Happy New Year to City A.M. readers!
Writing a regular newspaper column is a lot like dancing: it takes two to tango.
Suffice it to say, while I’ve kept the flame alive these past enervating lockdown months via ceaseless articles detailing the bottomless gloom of 2020, I’m delighted that 2021 may generally bring more positive things for us to (at the very least) begin to talk about. Some up-tempo music is in sight at last.
To catch you up on what has been going on in the world of political risk, I think it’s instructive to look at the 10 most read of my 160 pieces (that’s not a typo) over this past fraught year, to give you the lay of the land as we move forward together at City A.M.
The most popular pieces of these past 12 months fall neatly into three major political risk stories which have dominated my reader’s attention.
First, and ironically the least important, there has been great interest in the American presidential election.
Throughout this past unforgettable year, former vice president Joe Biden maintained a clear lead over the incumbent, Donald Trump, largely due to the latter’s bungling of Covid-19.
As recently as October 2020, the Real Clear Politics aggregator of polls had Biden ahead by fully 10 points nationally (52 to 42 per cent), with the average on election day falling just slightly to a still comfortable 51 to 44 per cent.
However, in the end, the pollsters got it wrong again, almost as badly their doleful performance in 2016, when Hillary Clinton’s victory was blithely and almost universally assured. In the key battleground states (and as we all now know America votes primarily state-by-state), Biden bested Trump by only an eyelash, winning them on average 49.4 to 49.3 per cent, the thinnest of margins.

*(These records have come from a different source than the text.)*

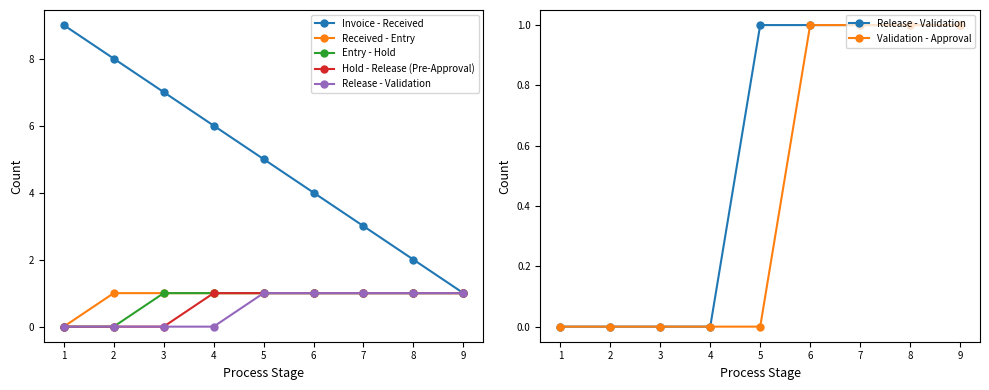

What is the value of the Entry - Hold point at the 9th from the left?

1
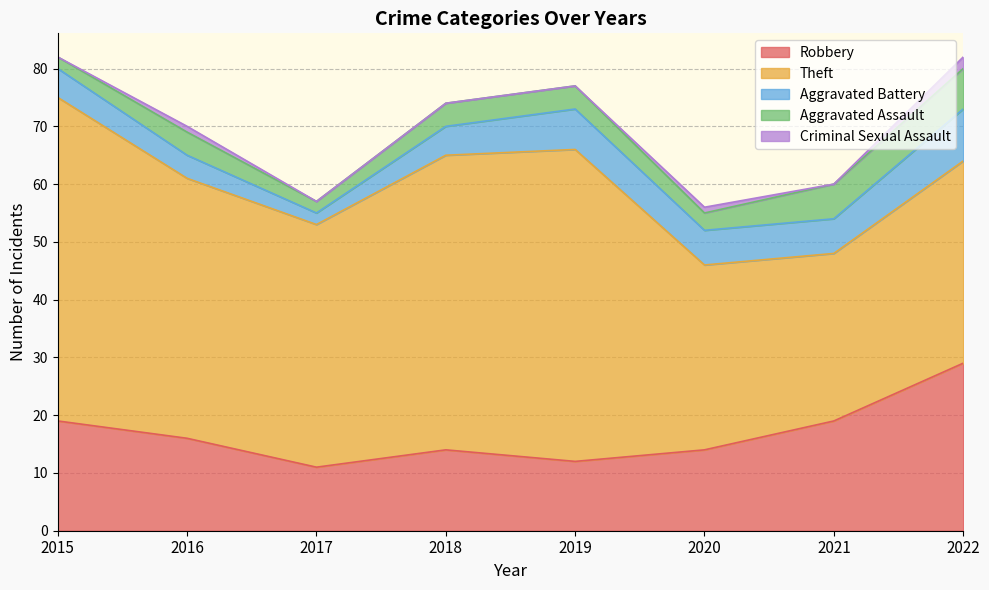

Does the chart display data point markers on the line(s)?

No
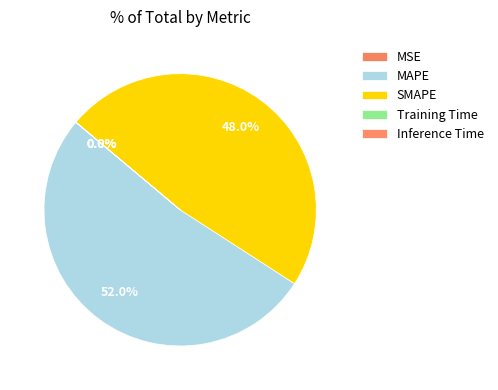

Which slice is the smallest?

Inference Time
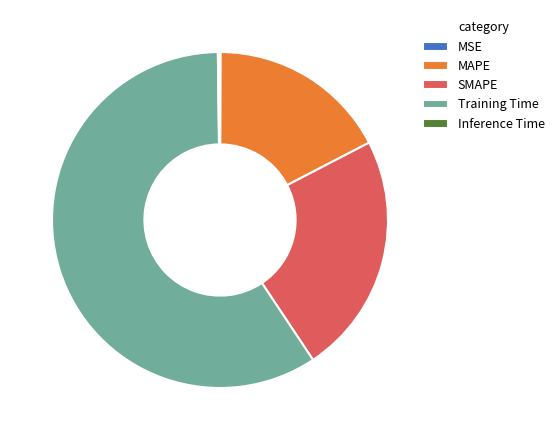

Does SMAPE represent more than half of the total?

No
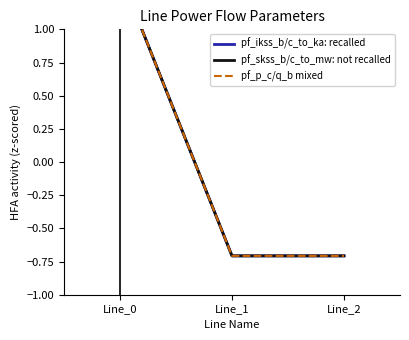

Reading left to right, list all the values displayed in this chart.

pf_ikss_b/c_to_ka: recalled: Line_0=1.4	Line_1=-0.7	Line_2=-0.7
pf_skss_b/c_to_mw: not recalled: Line_0=1.4	Line_1=-0.7	Line_2=-0.7
pf_p_c/q_b mixed: Line_0=1.4	Line_1=-0.7	Line_2=-0.7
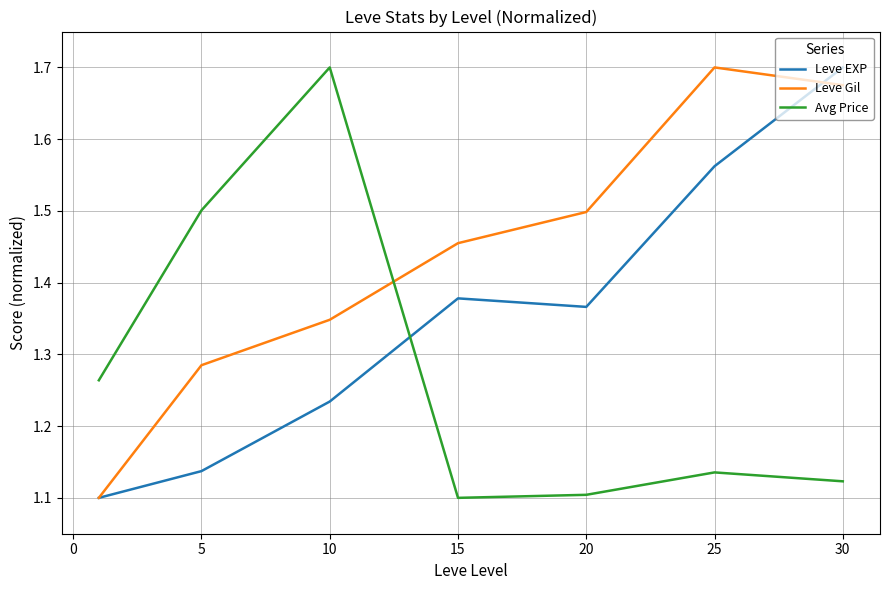

Does the chart display data point markers on the line(s)?

No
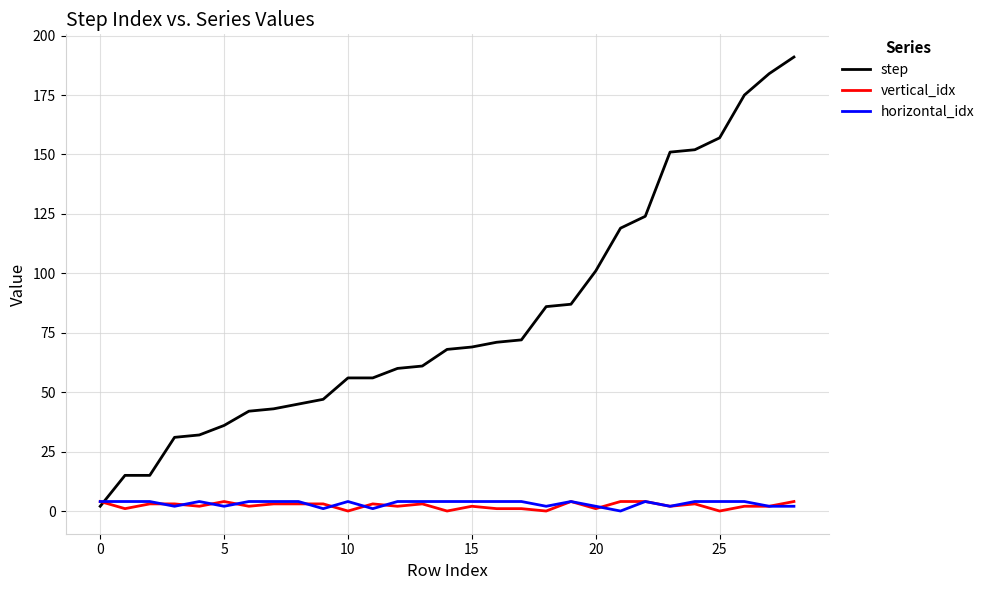

Which series has the widest spread of values?

step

Having to run the gauntlet of toss-up states, Trump surprisingly carried Ohio, Florida, Iowa, and North Carolina, while losing (but by little enough to warrant multiple recounts) in Wisconsin, Georgia, Pennsylvania, Arizona and Michigan.

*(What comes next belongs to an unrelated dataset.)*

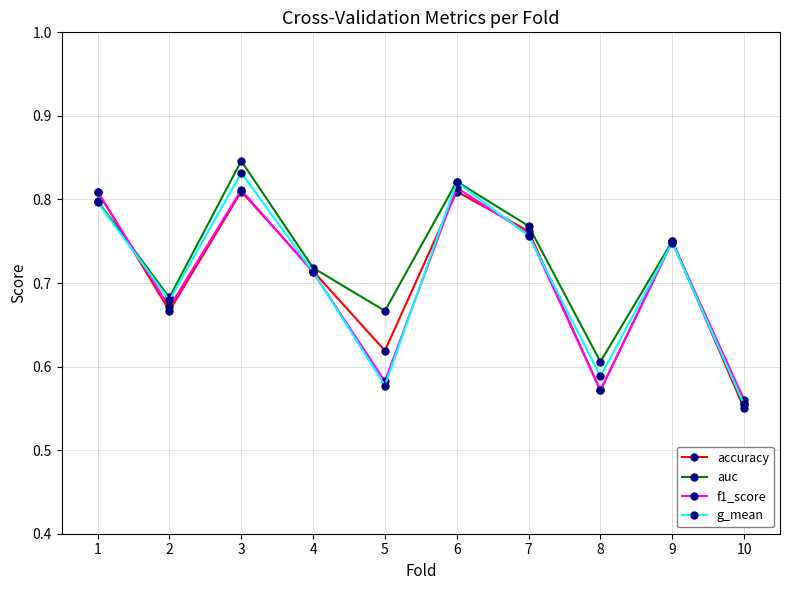

True or false: accuracy has a value of 0.6 at 8.

True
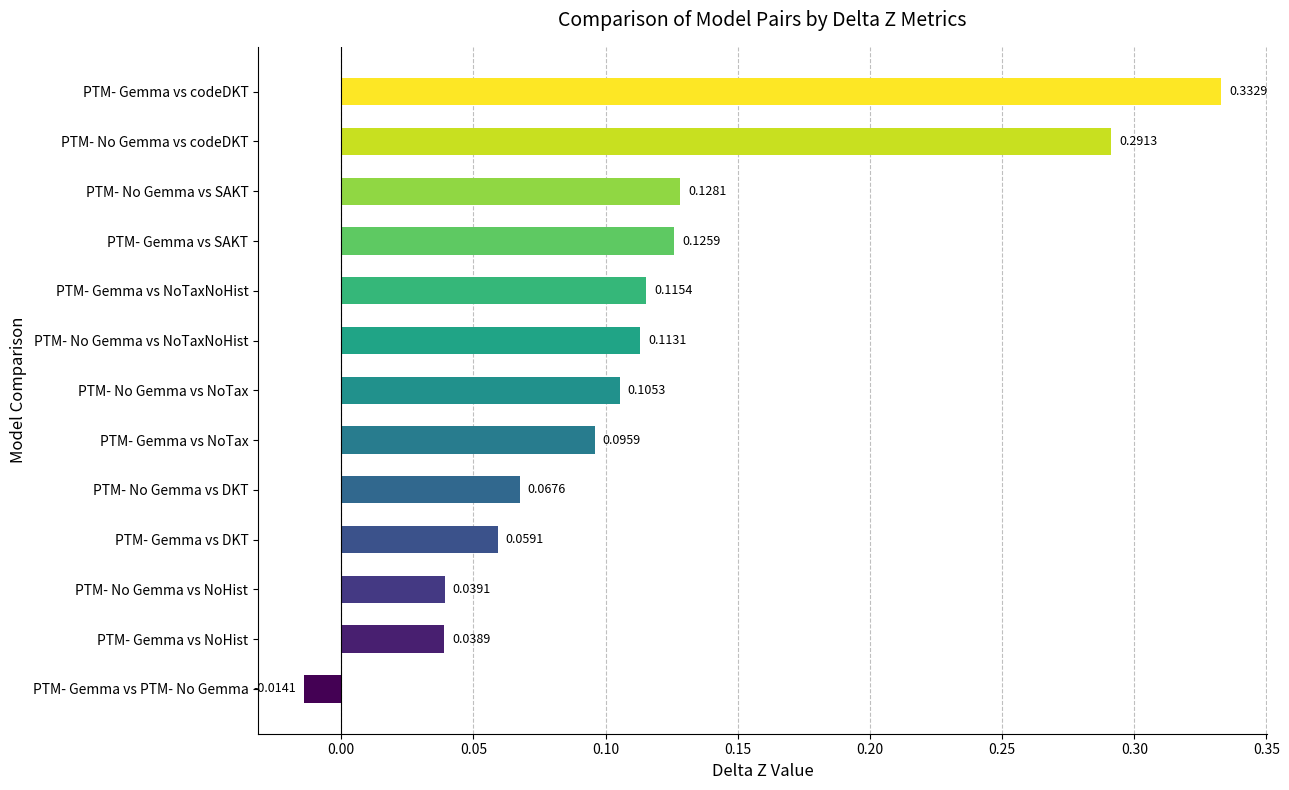

How many bars are there in total?

13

Suffice to say, America remains a highly polarised and evenly divided country.
Congressional results surprised many as well (though I’m delighted to say not my political risk firm). The Democrats narrowly held the House, though Republicans startled the pundits in picking up 10 seats. The Senate — with two Georgia run-offs on 5 January still to go — is likely to remain Republican, with the GOP up 50 to 48 seats at present.
All this division paradoxically confirms — as I’ve said in the face of much skepticism these past contentious months — the wisdom of the American founders.

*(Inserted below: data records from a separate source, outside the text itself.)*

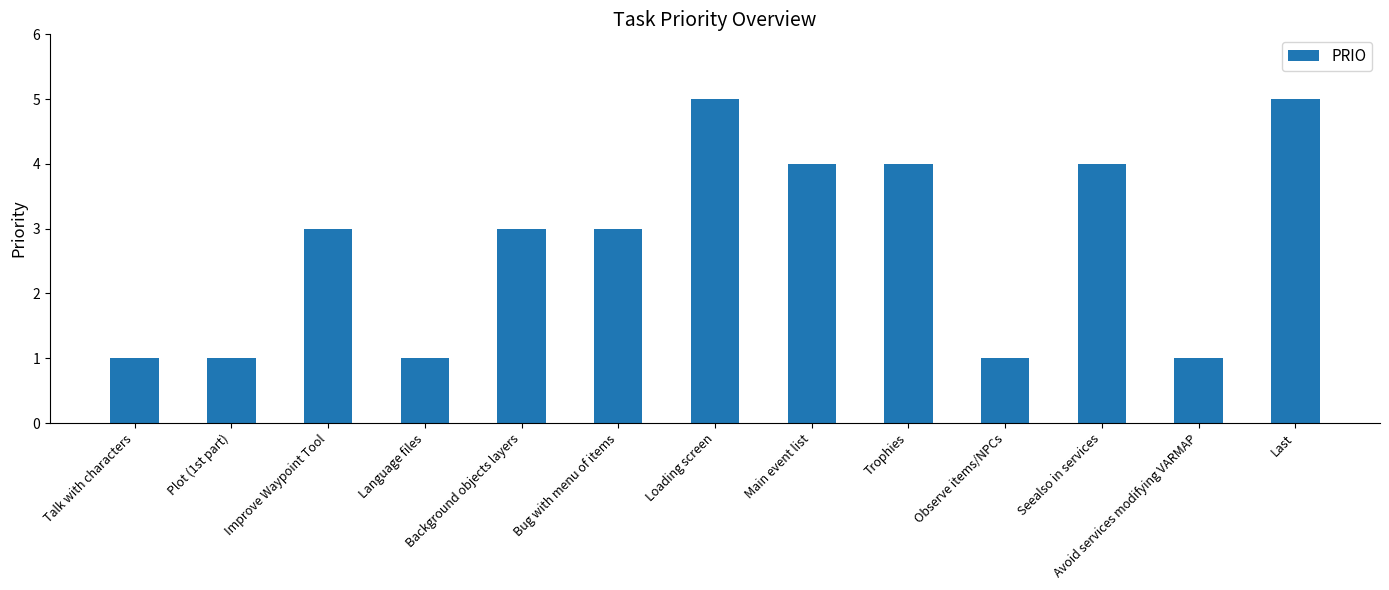

Is it true that the value at Last is 5?

True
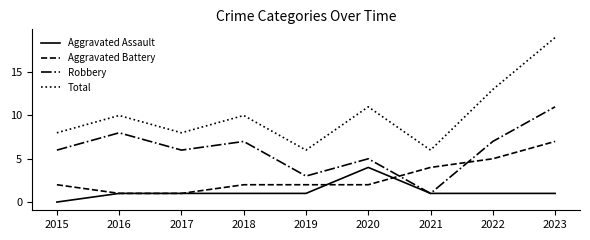

What is the sum of the Total values at 2016 and 2019?

16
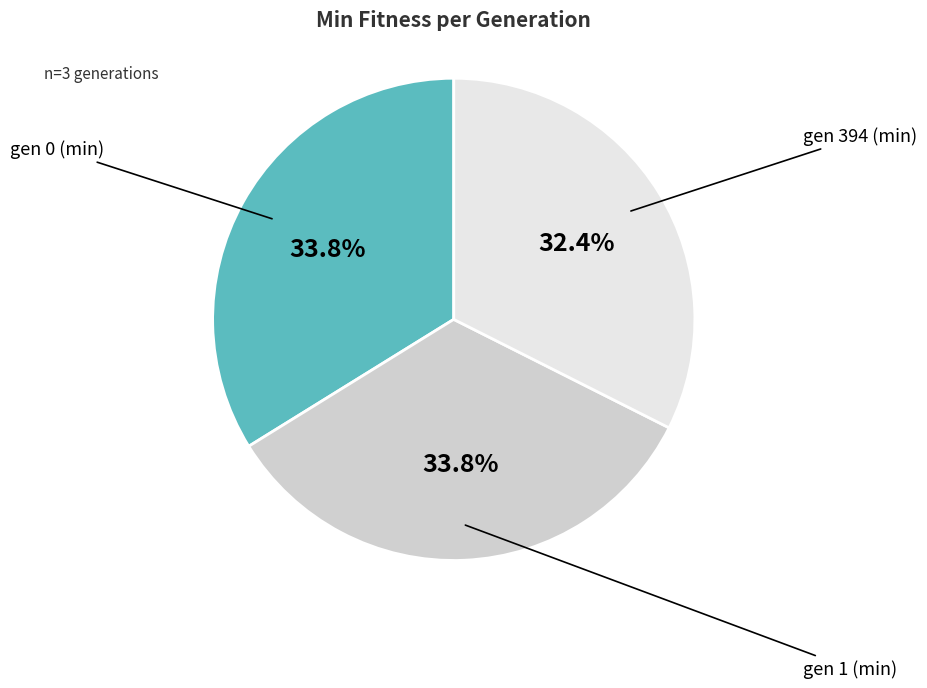

How many segments does this pie chart have?

3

Divided governments such as the one Americans ended up voting for in November historically yield the highest rates of GDP growth and stock market returns, as they force compromise on those who don’t wish to make them, transforming partisans into grown-ups. Look now for a far more moderate domestic policy than seemed likely from Biden, as that’s what the political configuration allows.
The second major story of the past months relates directly to the coronavirus, an event that early on I called as the political risk event of a generation.
Externally, China’s criminal culpability in allowing its spread has seeped into the global consciousness; for example, polling across Europe has seen a dizzying 20-point drop in how people on the continent view the emerging superpower.
Initially, the key policy question was how to avoid the two sea monsters of an even more devastating pandemic outcome (such as the Spanish Flu of 1918–20), while at the same time escaping the clutches of a ghastly global depression.
This was — and is — a vital political risk argument that has a long way to go. For my part, since the earliest days of the pandemic, I have been more worried in political risk terms about avoiding another Great Depression, not due to a lack of compassion but precisely because of a fervent desire to spare the entire world from the horrors of the 1930s revisited. With vaccines on the horizon (easily the best news of the year), now it is time to save our economic wellbeing beyond all else.
Finally, and perhaps most importantly for our new era, the looming of the Sino-American Cold War — a prediction I made in our yearly prognostication column in January — was entirely on the money.
The impressive geopolitical legacy of recently retired Prime Minister Shinzo Abe of Japan, the new Sino-Iranian alliance, tensions in the high Himalayas between rising India and China, the geostrategic importance of the Asian rimland, and the rise of democratic institutions like the strategic Quad (US, Japan, India, and Australia), and the geo-economic CPTPP, all can and must be seen through the lens of the Sino-American contest for dominance in Asia.
Becoming ever clearer in the past six months, this bipolar superpower contest, with its locus in Asia, is the single most important geopolitical fact of our new era. This will remain the case far into the future.
Beyond the standard interest in the American election story, the predominant new focus on the pandemic and Asia does, to put it mildly, not describe the world we obsessed about just a year ago. But as the songwriter Dominic Riccitello put it so well: “The only reason time seems to be moving rather fast is that sometimes we’re too busy living in the past.”
And that, dear readers, this column promises resolutely not to do. Happy New Year.